● **Brief A**
Rewrite the figure caption passage, covering everything from "Published in final" down to "in Treg cells.", and replace "mTORC1" with "mTOR complex 1".
● **Brief B**
According to the figure caption, what concentration of LY294002 was present when the Treg cells were stimulated with anti-CD3 and anti-CD28?

● **Text passage**
+ + + + + + +
Published in final edited form as: Nat Immunol. 2016 Jan 25;17(3):277–285. doi: 10.1038/ni.3365

Figure 3. Atg7 restrains TCR-dependent mTORC1 activity in Treg cells.

Figure 3

(a) Flow cytometry analyzing cell size, and the expression of CD71, CD98 and p-S6 in Foxp3CreAtg7+/fl and Foxp3CreAtg7fl/fl splenic Treg cells. Numbers above graphs indicate MFI of FSC-A, CD71, CD98 or p-S6. (b) Immunoblot analysis of p-S6 and p-4EBP1 in resting, and anti-CD3 and antiCD28-stimulated Treg cells from Foxp3CreAtg7+/fl and Foxp3CreAtg7fl/fl mice. (c) Flow cytometry analyzing p-S6 expression in Foxp3CreAtg7+/fl and Foxp3CreAtg7fl/fl Treg cells stimulated with the indicated stimuli for 4 h. Numbers above graphs indicate MFI of p-S6. (d) Flow cytometry analyzing p-S6 expression in Foxp3CreAtg7+/fl and Foxp3CreAtg7fl/fl Treg cells stimulated with anti-CD3 and anti-CD28 for 4 h in the presence of DMSO, LY294002 (10 μM), AKTi-1/2 (1 μM) or PDKi (10 μM). Numbers above graphs indicate MFI of p-S6. (e,f) Foxp3CreAtg7+/fl and Foxp3CreAtg7fl/fl mice received mock or rapamycin treatment. Treg cells were isolated and stimulated overnight with anti-CD3, anti-CD28, and IL-2 for analysis of caspase-3 activity (e) or stimulated for 4 h for analysis of IFN-γ and IL-17 expression (f). Numbers above bracketed lines indicate percent caspase-3+ cells (e), and numbers in quadrants indicate percent cells in each (f). (g) Foxp3CreAtg7+/fl or Foxp3CreAtg7fl/fl Treg cells were transferred into Rag1−/− mice, followed by mock (n=7 mice for Atg7+/fl and n=11 mice for Atg7fl/fl) or rapamycin (n=6 mice for Atg7+/fl and n=11 mice for Atg7fl/fl) treatment. Flow cytometry analyzing Foxp3 expression (left), and frequency of Foxp3 cells (right) in divided donor cells (gated on CD4+TCRβ+) in the PLNs of recipients. Numbers above bracketed lines indicate percent Foxp3 cells. (h) Flow cytometry analyzing YFP-Foxp3 expression in divided Treg cells from Foxp3CreAtg7+/fl and Foxp3CreAtg7fl/fl mice, following DMSO or rapamycin treatment and activation with anti-CD3, anti-CD28, and IL-2 in vitro for 96 h. NS, not significant (P > 0.05); * P < 0.05 (one-way ANOVA in g). Data are representative of three (a,b,d–f,h) or two (c) experiments, or pooled from three out of three (g) experiments (mean ± s.e.m in g).
+ + + + + + +
Data excerpts:
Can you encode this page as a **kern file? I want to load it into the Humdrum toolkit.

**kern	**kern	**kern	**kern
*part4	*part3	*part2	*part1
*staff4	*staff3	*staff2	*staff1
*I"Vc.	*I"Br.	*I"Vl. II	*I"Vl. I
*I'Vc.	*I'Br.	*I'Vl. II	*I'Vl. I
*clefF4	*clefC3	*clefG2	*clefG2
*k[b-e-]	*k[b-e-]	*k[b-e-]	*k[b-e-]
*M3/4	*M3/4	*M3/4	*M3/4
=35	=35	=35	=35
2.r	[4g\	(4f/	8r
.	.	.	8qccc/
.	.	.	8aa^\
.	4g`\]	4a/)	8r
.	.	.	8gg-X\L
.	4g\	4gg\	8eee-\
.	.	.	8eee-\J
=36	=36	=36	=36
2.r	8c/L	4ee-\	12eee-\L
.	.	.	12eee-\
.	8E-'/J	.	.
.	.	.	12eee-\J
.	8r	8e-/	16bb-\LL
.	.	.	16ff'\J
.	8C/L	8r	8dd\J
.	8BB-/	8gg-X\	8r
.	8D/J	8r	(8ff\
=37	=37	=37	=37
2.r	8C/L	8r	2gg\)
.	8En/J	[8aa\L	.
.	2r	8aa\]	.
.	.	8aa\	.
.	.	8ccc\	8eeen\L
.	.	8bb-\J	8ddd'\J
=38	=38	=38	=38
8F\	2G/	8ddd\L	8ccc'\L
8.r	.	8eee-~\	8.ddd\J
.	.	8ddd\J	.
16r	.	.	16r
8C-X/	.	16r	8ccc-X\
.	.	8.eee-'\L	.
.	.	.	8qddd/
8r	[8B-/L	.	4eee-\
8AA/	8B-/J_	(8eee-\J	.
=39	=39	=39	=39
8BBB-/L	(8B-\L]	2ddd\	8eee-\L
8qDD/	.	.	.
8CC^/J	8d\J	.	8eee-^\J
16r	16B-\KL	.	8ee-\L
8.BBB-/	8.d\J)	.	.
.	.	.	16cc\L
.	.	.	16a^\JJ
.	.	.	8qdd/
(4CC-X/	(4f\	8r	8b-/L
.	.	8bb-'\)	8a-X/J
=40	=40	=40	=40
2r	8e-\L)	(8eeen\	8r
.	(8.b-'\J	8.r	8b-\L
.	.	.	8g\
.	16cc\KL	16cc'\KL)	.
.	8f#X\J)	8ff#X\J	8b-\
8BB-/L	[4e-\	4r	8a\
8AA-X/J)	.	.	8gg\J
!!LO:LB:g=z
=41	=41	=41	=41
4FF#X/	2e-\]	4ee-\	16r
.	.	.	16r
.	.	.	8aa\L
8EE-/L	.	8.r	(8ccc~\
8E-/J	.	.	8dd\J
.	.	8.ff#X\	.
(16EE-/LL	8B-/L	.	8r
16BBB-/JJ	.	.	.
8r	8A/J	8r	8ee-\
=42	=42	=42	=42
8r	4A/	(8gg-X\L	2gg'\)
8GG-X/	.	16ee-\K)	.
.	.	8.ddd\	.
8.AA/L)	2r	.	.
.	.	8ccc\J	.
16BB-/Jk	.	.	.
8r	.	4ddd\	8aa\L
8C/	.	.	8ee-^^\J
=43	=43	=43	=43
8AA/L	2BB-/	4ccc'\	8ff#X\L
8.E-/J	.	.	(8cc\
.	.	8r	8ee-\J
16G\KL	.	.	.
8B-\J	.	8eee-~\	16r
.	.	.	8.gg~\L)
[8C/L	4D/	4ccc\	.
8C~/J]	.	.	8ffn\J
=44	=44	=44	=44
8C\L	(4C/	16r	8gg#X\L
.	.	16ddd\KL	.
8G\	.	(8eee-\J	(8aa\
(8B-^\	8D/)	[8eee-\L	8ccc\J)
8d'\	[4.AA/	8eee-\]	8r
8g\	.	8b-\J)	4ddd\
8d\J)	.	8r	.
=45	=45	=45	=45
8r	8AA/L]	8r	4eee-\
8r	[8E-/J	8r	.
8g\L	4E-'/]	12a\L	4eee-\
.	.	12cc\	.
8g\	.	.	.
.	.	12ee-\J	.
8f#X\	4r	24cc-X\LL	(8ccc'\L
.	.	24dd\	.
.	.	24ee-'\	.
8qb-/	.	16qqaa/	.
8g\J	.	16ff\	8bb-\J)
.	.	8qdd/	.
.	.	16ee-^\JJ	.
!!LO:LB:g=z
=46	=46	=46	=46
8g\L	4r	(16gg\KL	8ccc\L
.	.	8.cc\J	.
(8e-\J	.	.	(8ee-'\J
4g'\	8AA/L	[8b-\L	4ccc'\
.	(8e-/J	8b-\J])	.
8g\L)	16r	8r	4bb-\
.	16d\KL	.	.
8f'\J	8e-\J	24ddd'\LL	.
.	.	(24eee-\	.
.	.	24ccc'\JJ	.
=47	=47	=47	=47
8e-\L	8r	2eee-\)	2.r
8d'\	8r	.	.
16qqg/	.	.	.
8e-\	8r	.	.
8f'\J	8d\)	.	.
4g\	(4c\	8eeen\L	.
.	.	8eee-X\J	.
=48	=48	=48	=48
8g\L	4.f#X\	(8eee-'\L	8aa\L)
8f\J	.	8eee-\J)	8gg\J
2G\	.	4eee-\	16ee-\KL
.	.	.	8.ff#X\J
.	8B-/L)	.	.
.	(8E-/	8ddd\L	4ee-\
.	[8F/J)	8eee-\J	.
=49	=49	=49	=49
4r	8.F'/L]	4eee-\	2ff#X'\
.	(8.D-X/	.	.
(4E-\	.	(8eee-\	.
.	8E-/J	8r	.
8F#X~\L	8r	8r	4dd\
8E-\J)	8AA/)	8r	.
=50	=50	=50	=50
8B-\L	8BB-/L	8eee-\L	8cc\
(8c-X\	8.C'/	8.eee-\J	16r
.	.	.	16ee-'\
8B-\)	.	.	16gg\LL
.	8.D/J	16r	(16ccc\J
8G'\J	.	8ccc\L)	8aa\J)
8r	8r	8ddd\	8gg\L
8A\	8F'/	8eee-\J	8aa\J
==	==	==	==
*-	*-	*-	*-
+ + + + + + +
● **Written answer A**
Published in final edited form as: Nat Immunol. 2016 Jan 25;17(3):277–285. doi: 10.1038/ni.3365

Figure 3. Atg7 restrains TCR-dependent mTOR complex 1 activity in Treg cells.

● **Written answer B**
10 μM